His Stolen Childhood

Kwesi sits with his back to the camera, no longer a victim of his stolen childhood.

GHANA – Storms rose over the waters of Lake Volta as Kwesi, just a boy, stood strong at his mother’s side, continuing to fish. The child yearned to go to school, but he had no choice.

“I was very sad when I knew I should be schooling but had no option than to support my mother, which delayed my enrollment into school,” Kwesi said.

His mother had a fishing business in Yeji, and expected her son to work more than his allotted eight hours a day to support it. After years of waking at the break of dawn and fishing his childhood away, Kwesi saw an opportunity to break free.

Operation Blessing’s partner in Ghana, Challenging Heights, liberates children who have been enslaved, or otherwise trapped, working the lake for fishing operations. Kwesi voluntarily left the lake to undergo rehabilitation at a shelter.

Kwesi was sick and behind academically, but he received the medical care he needed plus a foundation in basic literacy training to prepare him for school.

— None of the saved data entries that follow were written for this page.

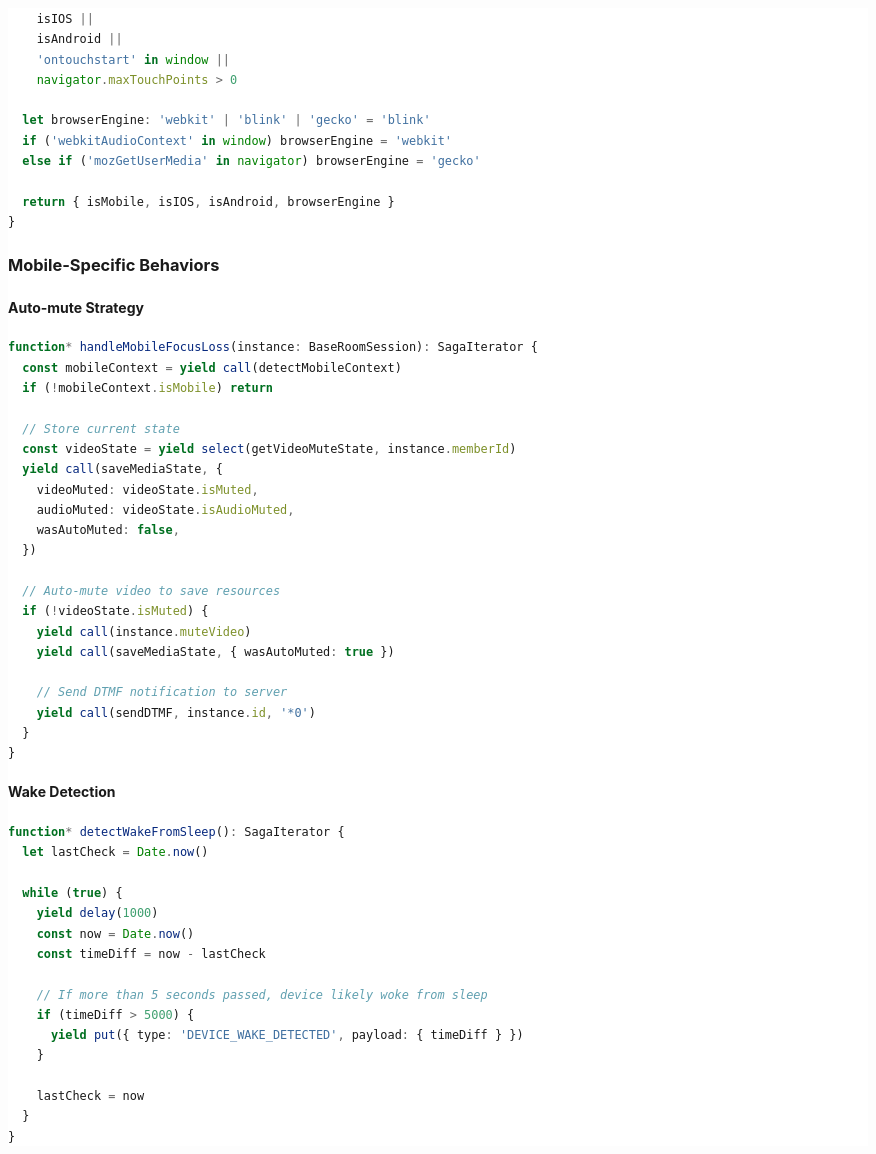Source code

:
 ```typescript
    isIOS ||
    isAndroid ||
    'ontouchstart' in window ||
    navigator.maxTouchPoints > 0

  let browserEngine: 'webkit' | 'blink' | 'gecko' = 'blink'
  if ('webkitAudioContext' in window) browserEngine = 'webkit'
  else if ('mozGetUserMedia' in navigator) browserEngine = 'gecko'

  return { isMobile, isIOS, isAndroid, browserEngine }
}
```

### Mobile-Specific Behaviors

#### Auto-mute Strategy

```typescript
function* handleMobileFocusLoss(instance: BaseRoomSession): SagaIterator {
  const mobileContext = yield call(detectMobileContext)
  if (!mobileContext.isMobile) return

  // Store current state
  const videoState = yield select(getVideoMuteState, instance.memberId)
  yield call(saveMediaState, {
    videoMuted: videoState.isMuted,
    audioMuted: videoState.isAudioMuted,
    wasAutoMuted: false,
  })

  // Auto-mute video to save resources
  if (!videoState.isMuted) {
    yield call(instance.muteVideo)
    yield call(saveMediaState, { wasAutoMuted: true })

    // Send DTMF notification to server
    yield call(sendDTMF, instance.id, '*0')
  }
}
```

#### Wake Detection

```typescript
function* detectWakeFromSleep(): SagaIterator {
  let lastCheck = Date.now()

  while (true) {
    yield delay(1000)
    const now = Date.now()
    const timeDiff = now - lastCheck

    // If more than 5 seconds passed, device likely woke from sleep
    if (timeDiff > 5000) {
      yield put({ type: 'DEVICE_WAKE_DETECTED', payload: { timeDiff } })
    }

    lastCheck = now
  }
}
```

“I enjoyed schooling at the shelter, the three times a day meals provided and the games I had with my friends,” Kwesi said.

When he left the shelter, he reintegrated with 17 other children and—at long last—started his education. With Operation Blessing’s help, Challenging Heights gave Kwesi a school uniform, backpack and school supplies.

But the gift Kwesi values most is his freedom. He is finally free to study, to play and to grow like other children.